(Stored data)

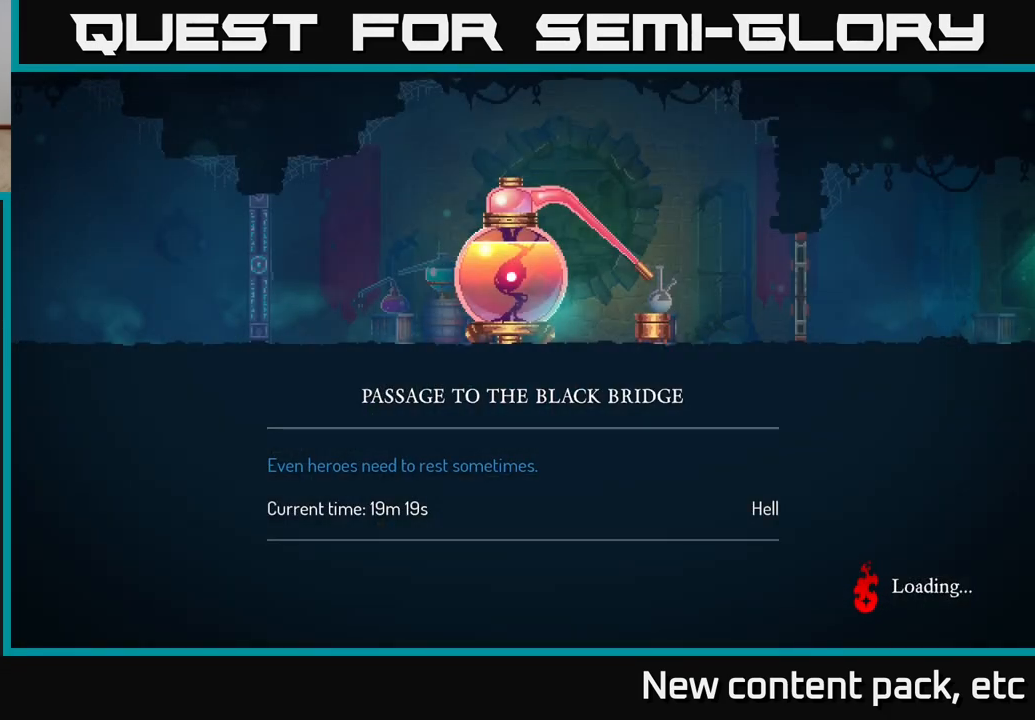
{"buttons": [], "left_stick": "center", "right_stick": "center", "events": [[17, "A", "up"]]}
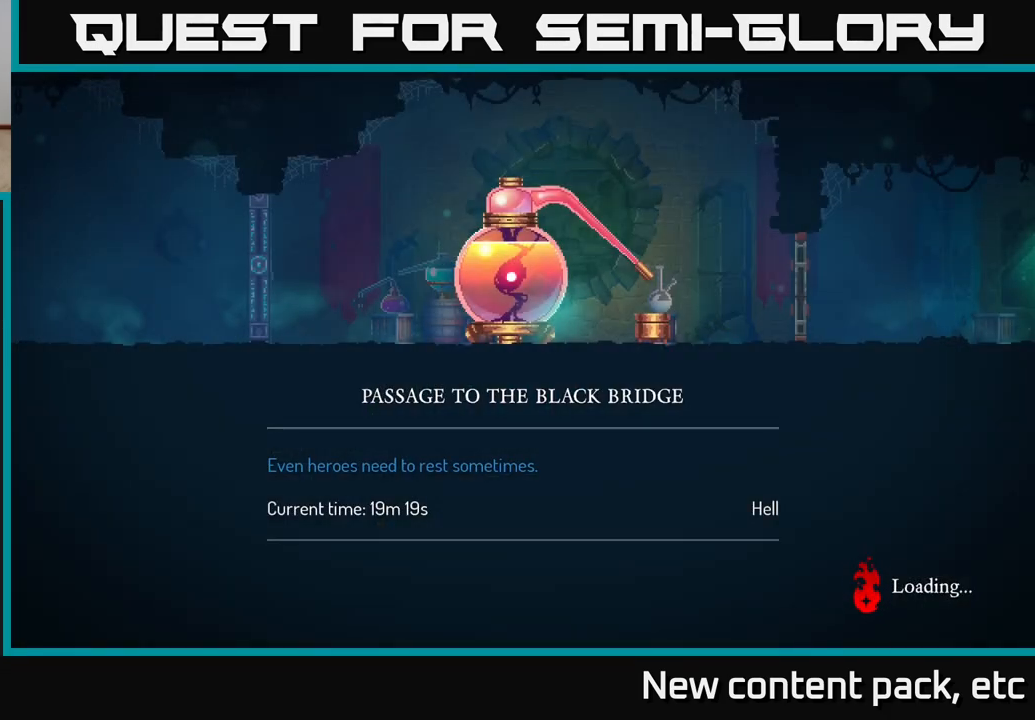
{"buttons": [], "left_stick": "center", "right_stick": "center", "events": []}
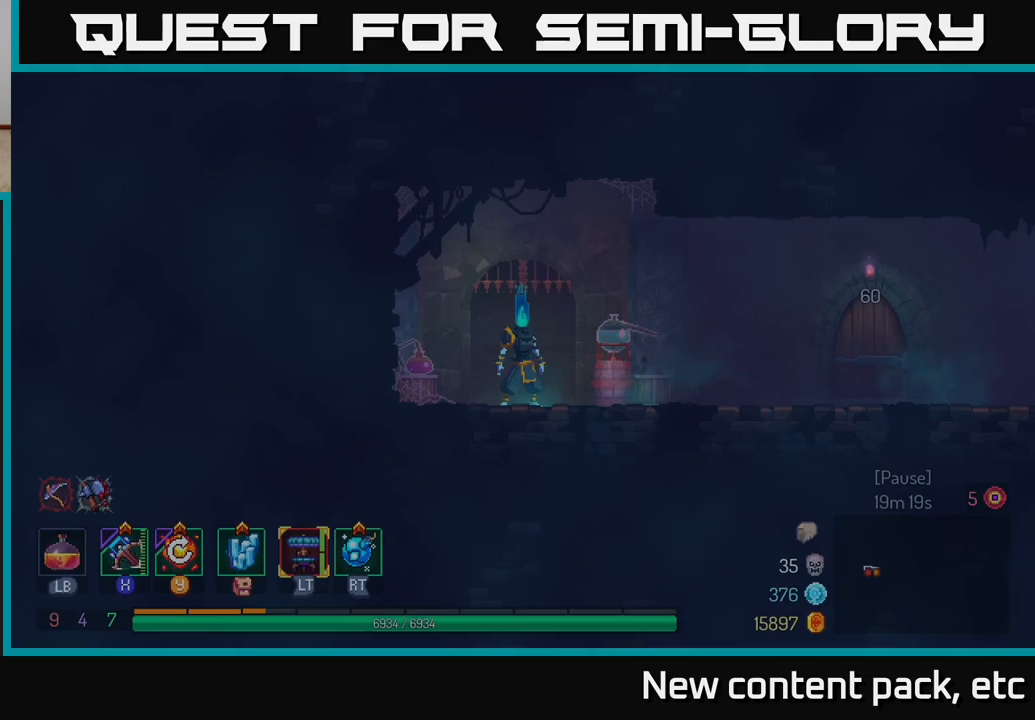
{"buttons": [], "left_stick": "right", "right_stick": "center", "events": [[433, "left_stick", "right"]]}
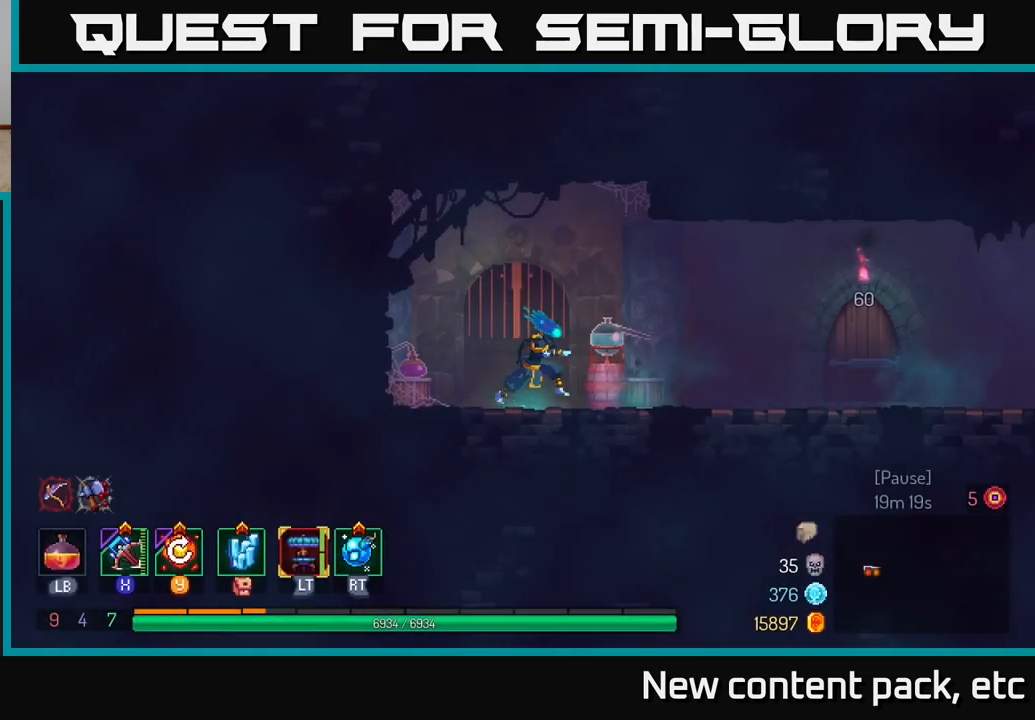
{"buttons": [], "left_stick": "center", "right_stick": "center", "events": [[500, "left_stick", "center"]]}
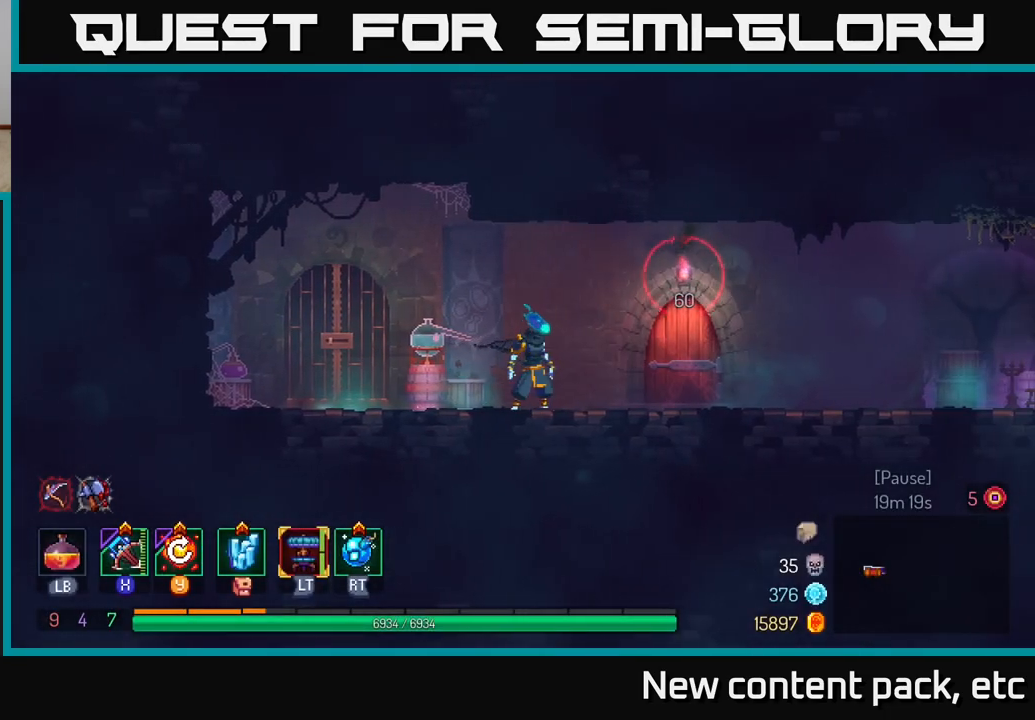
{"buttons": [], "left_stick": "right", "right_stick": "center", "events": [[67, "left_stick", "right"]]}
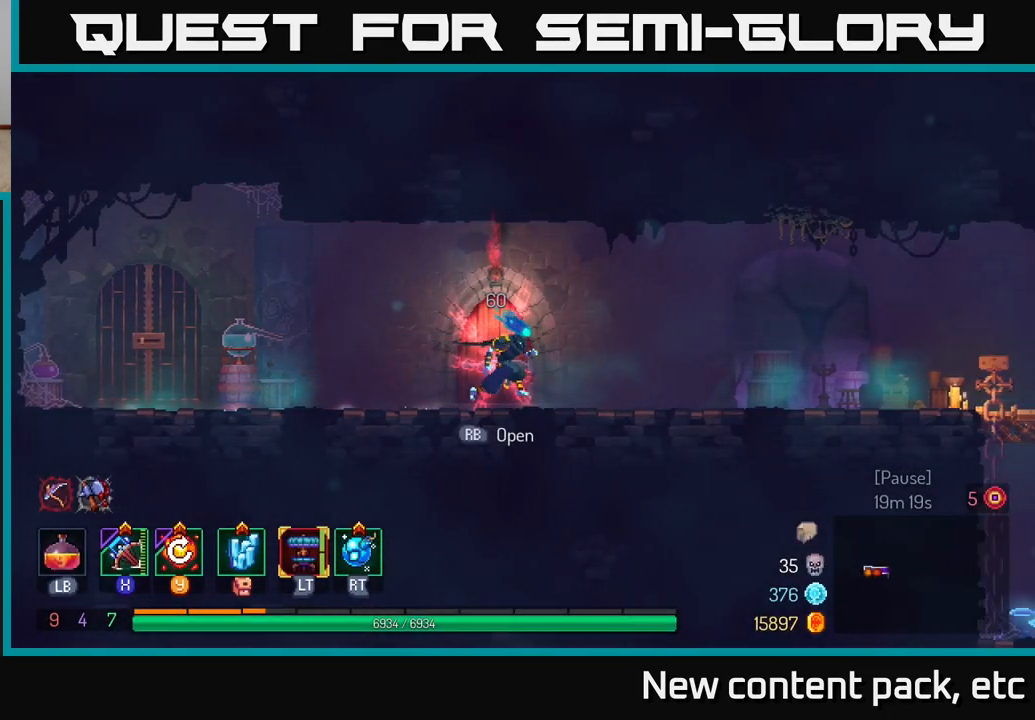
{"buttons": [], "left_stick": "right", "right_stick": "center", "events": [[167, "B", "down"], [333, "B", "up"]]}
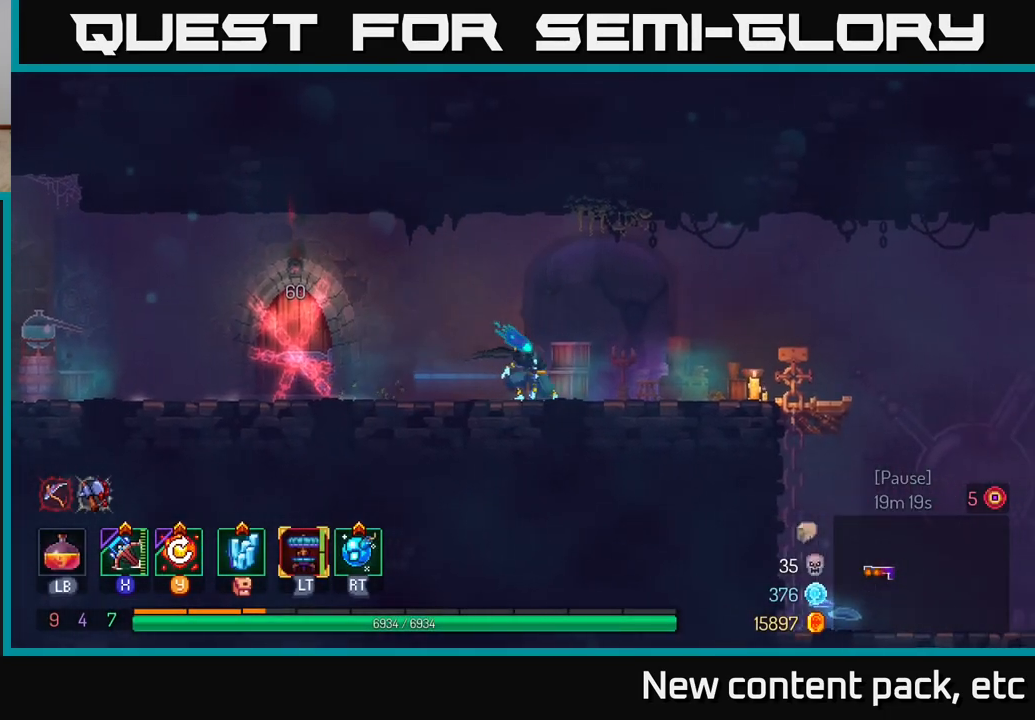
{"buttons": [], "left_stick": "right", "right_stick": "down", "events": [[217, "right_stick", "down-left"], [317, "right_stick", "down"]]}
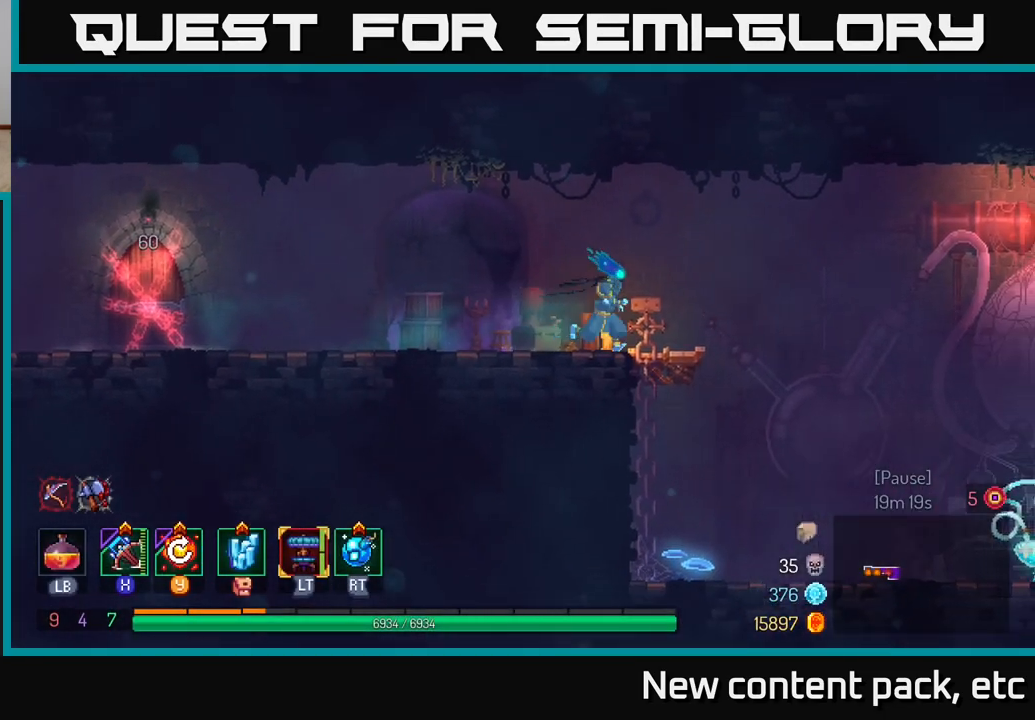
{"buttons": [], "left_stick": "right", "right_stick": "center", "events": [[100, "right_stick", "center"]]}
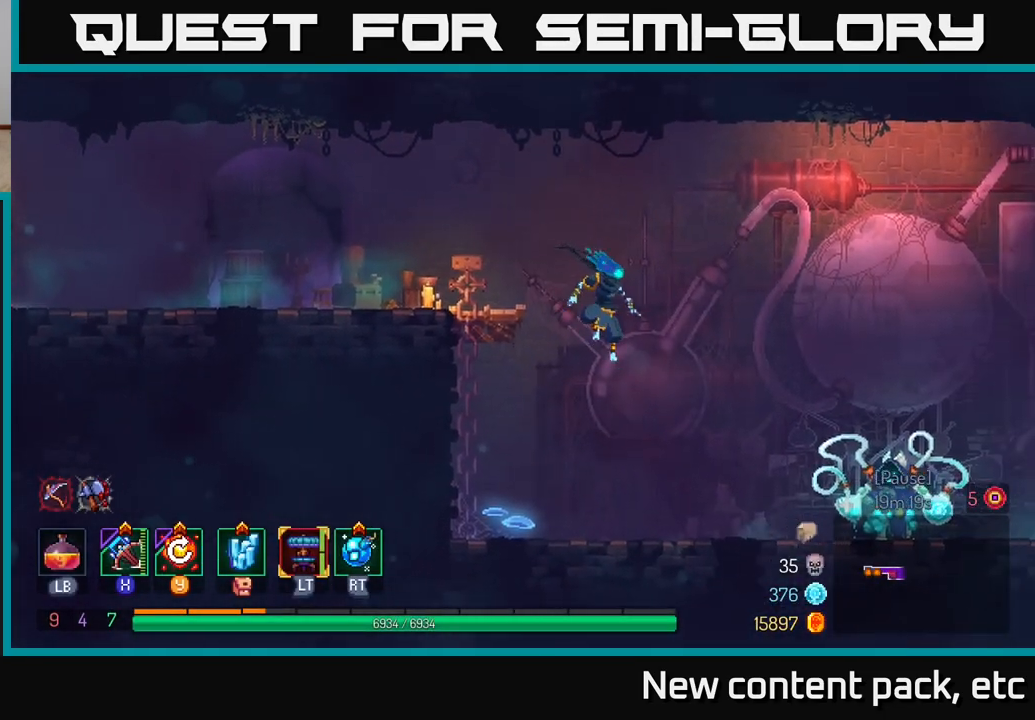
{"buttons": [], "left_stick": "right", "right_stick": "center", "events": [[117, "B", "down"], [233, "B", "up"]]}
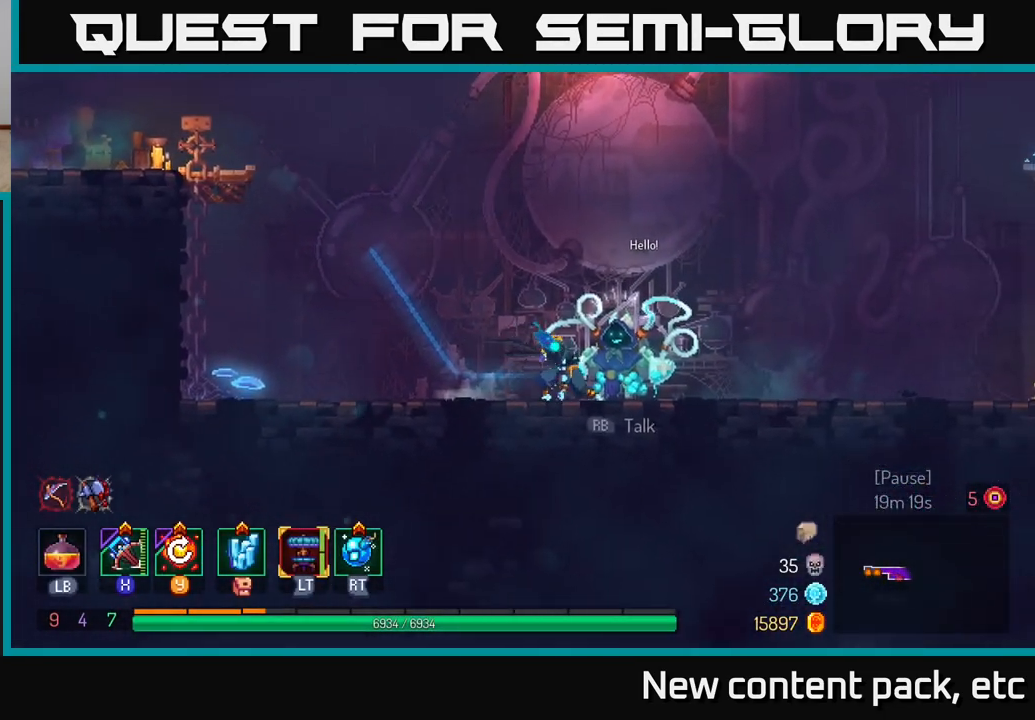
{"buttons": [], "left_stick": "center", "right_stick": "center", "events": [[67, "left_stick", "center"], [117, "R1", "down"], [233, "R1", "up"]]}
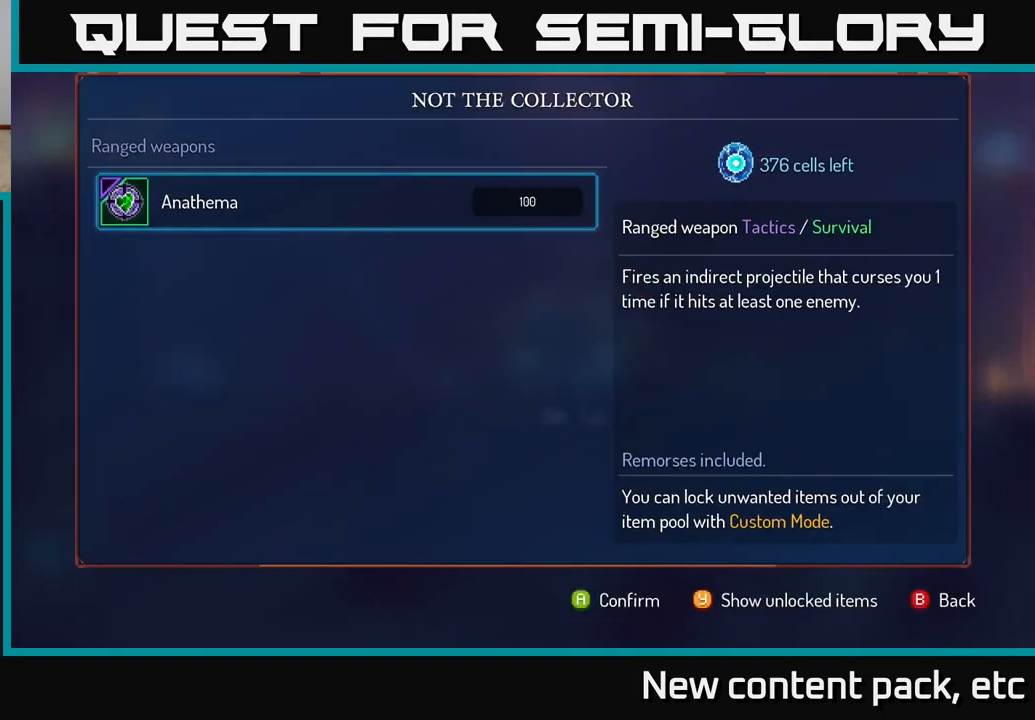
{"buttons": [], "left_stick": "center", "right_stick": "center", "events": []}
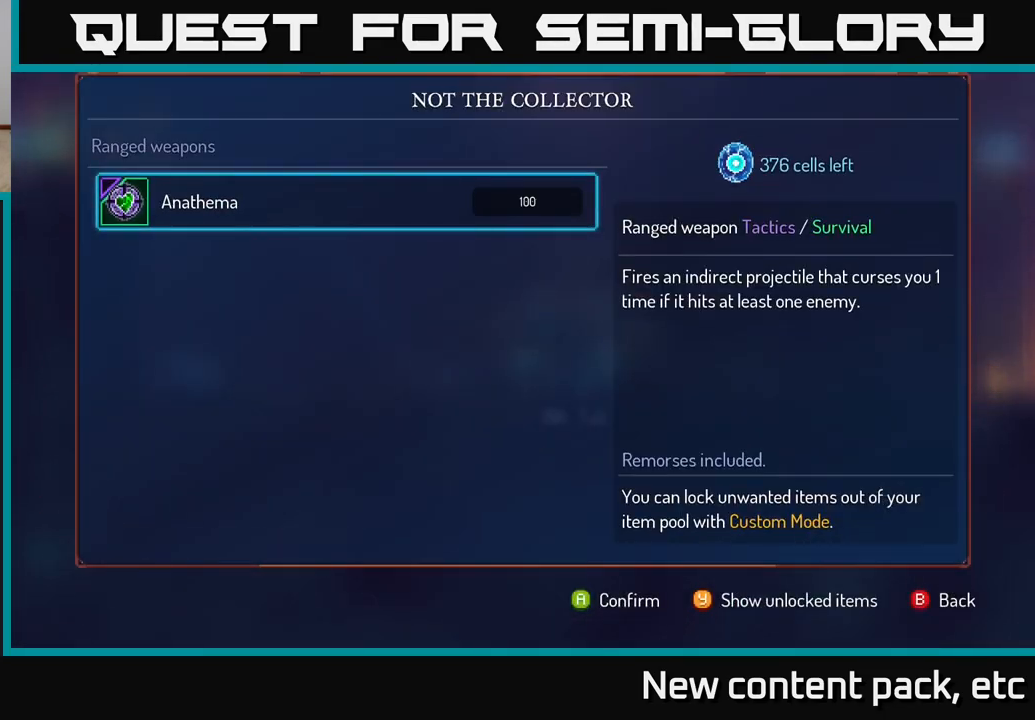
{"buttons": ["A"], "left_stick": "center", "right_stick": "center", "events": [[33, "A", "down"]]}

→ **PROMPT**
Repeat each line of the records exactly, dropping the pictures.

→ **EXERCISE RESPONSE**
{"buttons": [], "left_stick": "center", "right_stick": "center", "events": [[17, "A", "up"]]}
{"buttons": [], "left_stick": "center", "right_stick": "center", "events": []}
{"buttons": [], "left_stick": "right", "right_stick": "center", "events": [[433, "left_stick", "right"]]}
{"buttons": [], "left_stick": "center", "right_stick": "center", "events": [[500, "left_stick", "center"]]}
{"buttons": [], "left_stick": "right", "right_stick": "center", "events": [[67, "left_stick", "right"]]}
{"buttons": [], "left_stick": "right", "right_stick": "center", "events": [[167, "B", "down"], [333, "B", "up"]]}
{"buttons": [], "left_stick": "right", "right_stick": "down", "events": [[217, "right_stick", "down-left"], [317, "right_stick", "down"]]}
{"buttons": [], "left_stick": "right", "right_stick": "center", "events": [[100, "right_stick", "center"]]}
{"buttons": [], "left_stick": "right", "right_stick": "center", "events": [[117, "B", "down"], [233, "B", "up"]]}
{"buttons": [], "left_stick": "center", "right_stick": "center", "events": [[67, "left_stick", "center"], [117, "R1", "down"], [233, "R1", "up"]]}
{"buttons": [], "left_stick": "center", "right_stick": "center", "events": []}
{"buttons": ["A"], "left_stick": "center", "right_stick": "center", "events": [[33, "A", "down"]]}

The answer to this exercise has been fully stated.